其中,\(\mathbf{a}_{m} = \left[a_{m,1}, a_{m,2}, {\dots}, a_{m,N}\right]\)为行向量,\(\mathbf{x} = \left[x_{1}, x_{2}, {\dots}, x_{N}\right]^{T}\)为列向量。对于此类联合概率密度函数,计算\(x_{n}\)\(z_{m}\)的均值与方差至关重要,本篇文章分别给出均值与方差的推导。

预备知识

高斯相乘引理:

\[\mathcal{CN}\left(x; a, A\right)\mathcal{CN}\left(x; b, B\right) = \mathcal{CN}\left(0; a - b, A + B\right)\mathcal{CN}\left(x; \frac{\frac{a}{A}+\frac{b}{B}}{\frac{1}{A}+\frac{1}{B}}, \frac{1}{\frac{1}{A}+\frac{1}{B}}\right) \]

证明较为简单,不再赘述。

\(x_{n}\)的均值与方差

计算\(\mathsf{E}\left\{x_{n} \mid f\left(z_{m}, \mathbf{x}\right)\right\}\)\(\mathsf{Var}\left\{x_{n} \mid f\left(z_{m}, \mathbf{x}\right)\right\}\)的首要步骤为计算边缘概率密度函数:

\[f\left(x_{n}\right) = \int f\left(z_{m}, \mathbf{x}\right) \mathrm{d}z_{m}\mathrm{d}\mathbf{x}_{\backslash x_{n}} \]

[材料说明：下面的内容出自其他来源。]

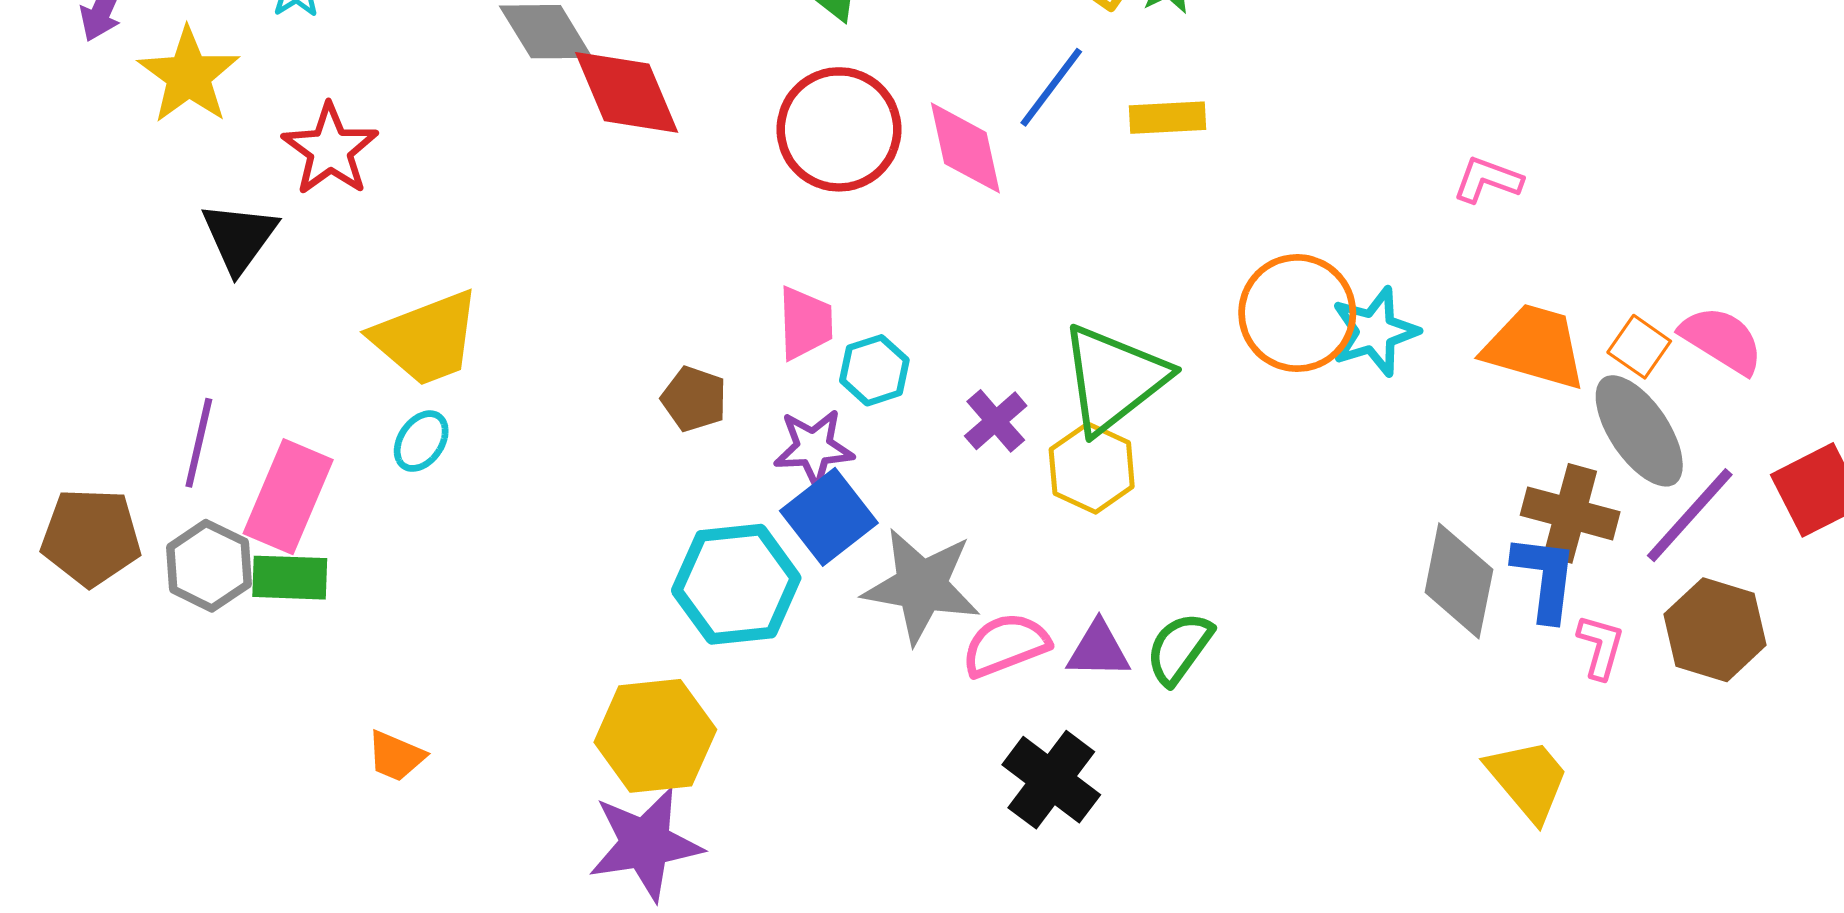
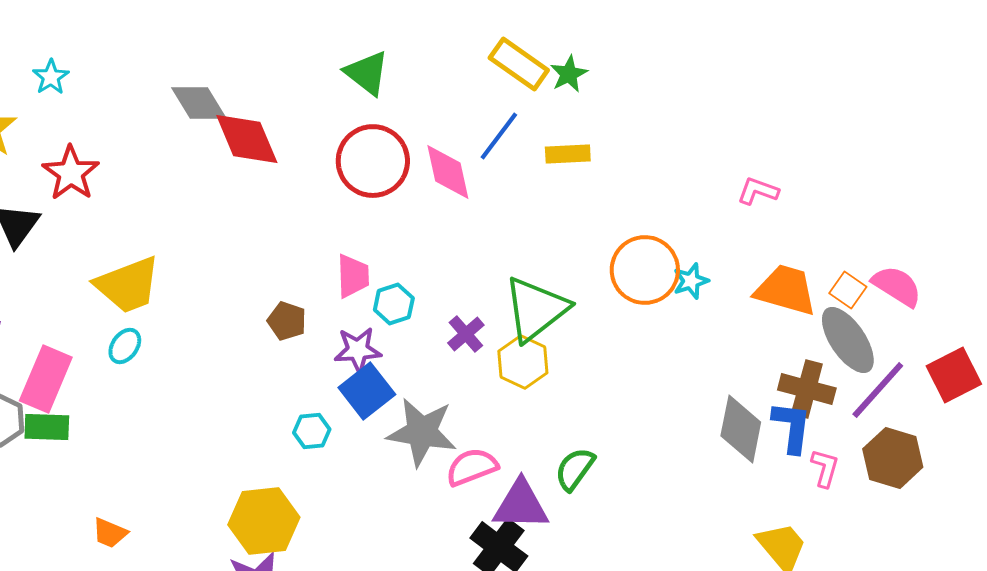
cyan star: (1375, 332) -> (691, 281), size x0.7
cyan hexagon: (736, 584) -> (312, 431), size x0.5
purple triangle: (1098, 650) -> (521, 505), moved, size x1.5

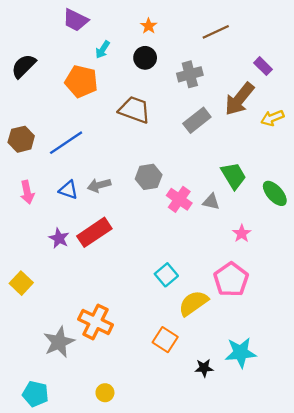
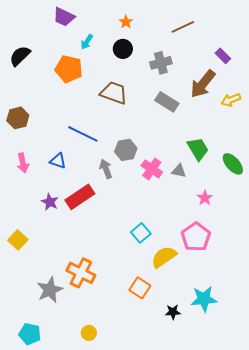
gray rectangle: (197, 120) -> (167, 102), turned 70
blue line: (66, 143) -> (83, 134), moved, turned 60
gray arrow: (99, 185) -> (106, 169), moved, turned 84

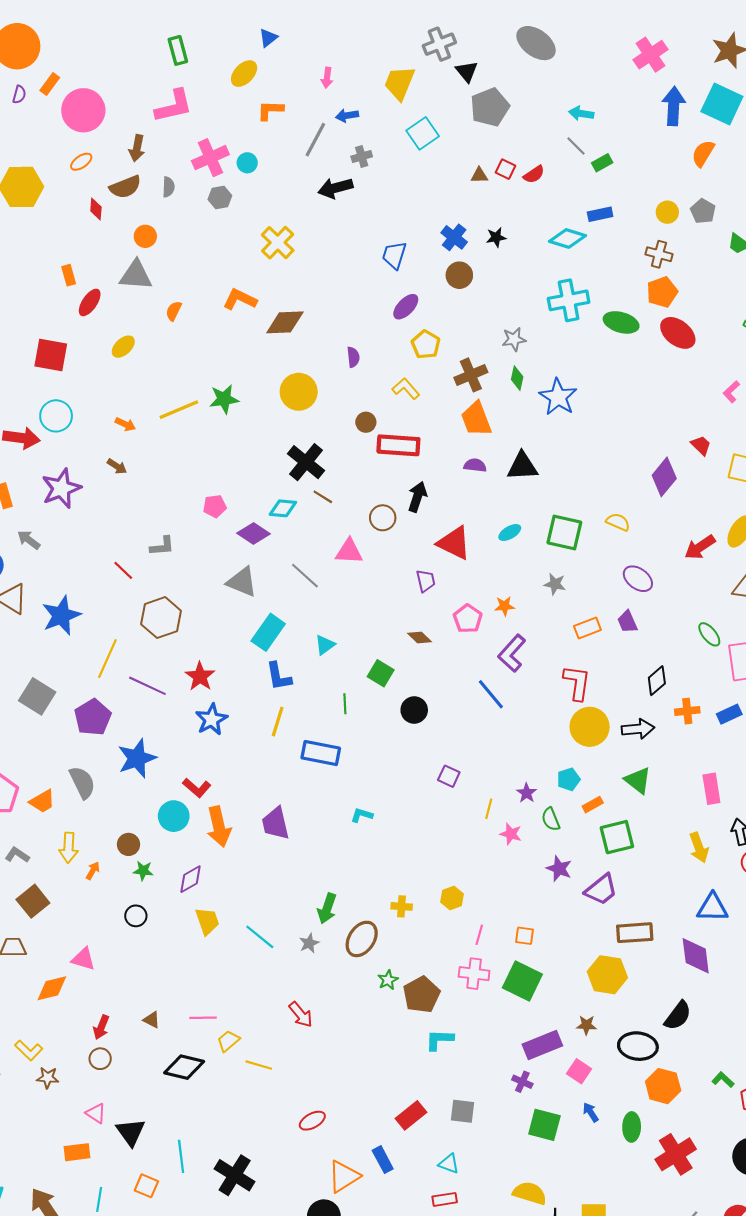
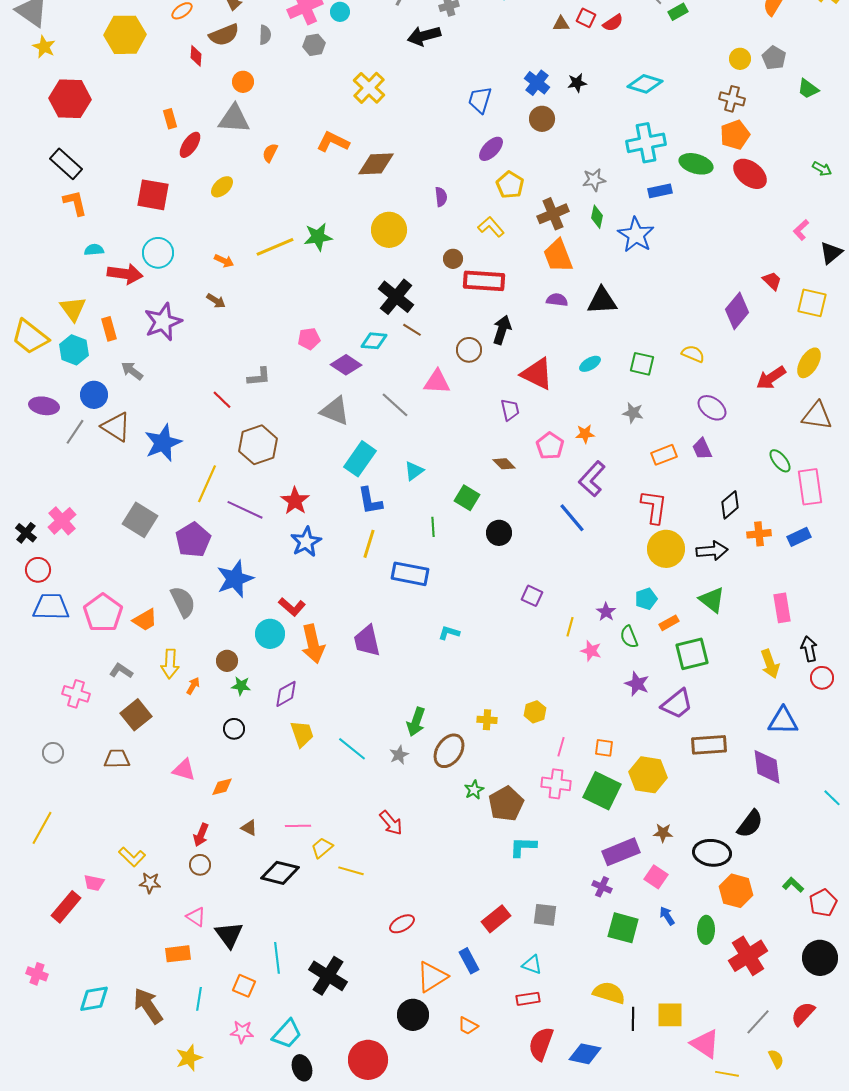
blue rectangle: (600, 214) -> (660, 191), moved
green square: (564, 533) -> (642, 364), size x0.7
yellow hexagon: (607, 975) -> (648, 775), moved
orange diamond: (52, 988) -> (222, 787), moved, size x0.7

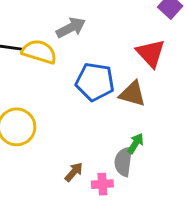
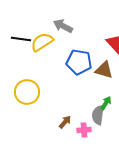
gray arrow: (71, 28) -> (63, 26), turned -126
yellow semicircle: (39, 52) -> (42, 42), turned -50

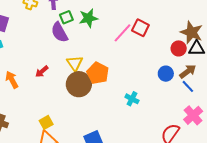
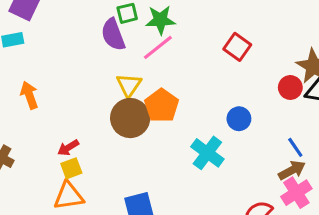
pink line: (122, 33) -> (158, 47), moved
red arrow: (42, 71) -> (68, 148), moved
brown arrow: (188, 71) -> (292, 170), moved
blue circle: (166, 74) -> (239, 119), moved
cyan cross: (132, 99) -> (207, 153), size x1.5

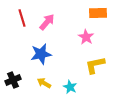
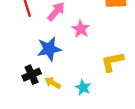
pink star: (86, 37) -> (81, 29), moved
black cross: (13, 80) -> (32, 75), moved

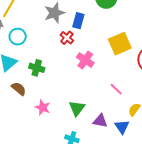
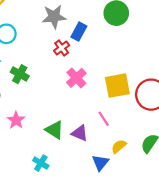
yellow square: (120, 44) -> (117, 86), moved
green triangle: (77, 108) -> (54, 130), turned -48
purple triangle: (100, 121) -> (80, 133), moved

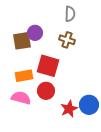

将联合概率密度函数\(f\left(z_{m}, \mathbf{x}\right)\)代入上式,有:

\[\begin{aligned} f\left(x_{n}\right) &= \int {\delta}\left(z_{m} - \mathbf{a}_{m}\mathbf{x}\right) \mathcal{CN}\left( {z}_{m}; {\mu}_{z, m}, {\tau}_{z, m} \right) \prod_{p} \mathcal{CN}\left( {x}_{p}; {\mu}_{x, p}, {\tau}_{x, p} \right) \mathrm{d}z_{m}\mathrm{d}\mathbf{x}_{\backslash x_{n}} \nonumber \\ &\overset{\left(a\right)}{=} \int \mathcal{CN}\left( \sum_{q}a_{m, q}x_{q}; {\mu}_{z, m}, {\tau}_{z, m} \right) \prod_{p} \mathcal{CN}\left( {x}_{p}; {\mu}_{x, p}, {\tau}_{x, p} \right) \mathrm{d}\mathbf{x}_{\backslash x_{n}} \nonumber \\ &= \mathcal{CN}\left( {x}_{n}; {\mu}_{x, n}, {\tau}_{x, n} \right) \underbrace{\int \mathcal{CN}\left( \sum_{q}a_{m, q}x_{q}; {\mu}_{z, m}, {\tau}_{z, m} \right) \prod_{p{\neq}n} \mathcal{CN}\left( {x}_{p}; {\mu}_{x, p}, {\tau}_{x, p}\right) \mathrm{d}\mathbf{x}_{\backslash x_{n}}}_{{\;\triangleq\;}g\left(x_{n}\right)} \end{aligned}\]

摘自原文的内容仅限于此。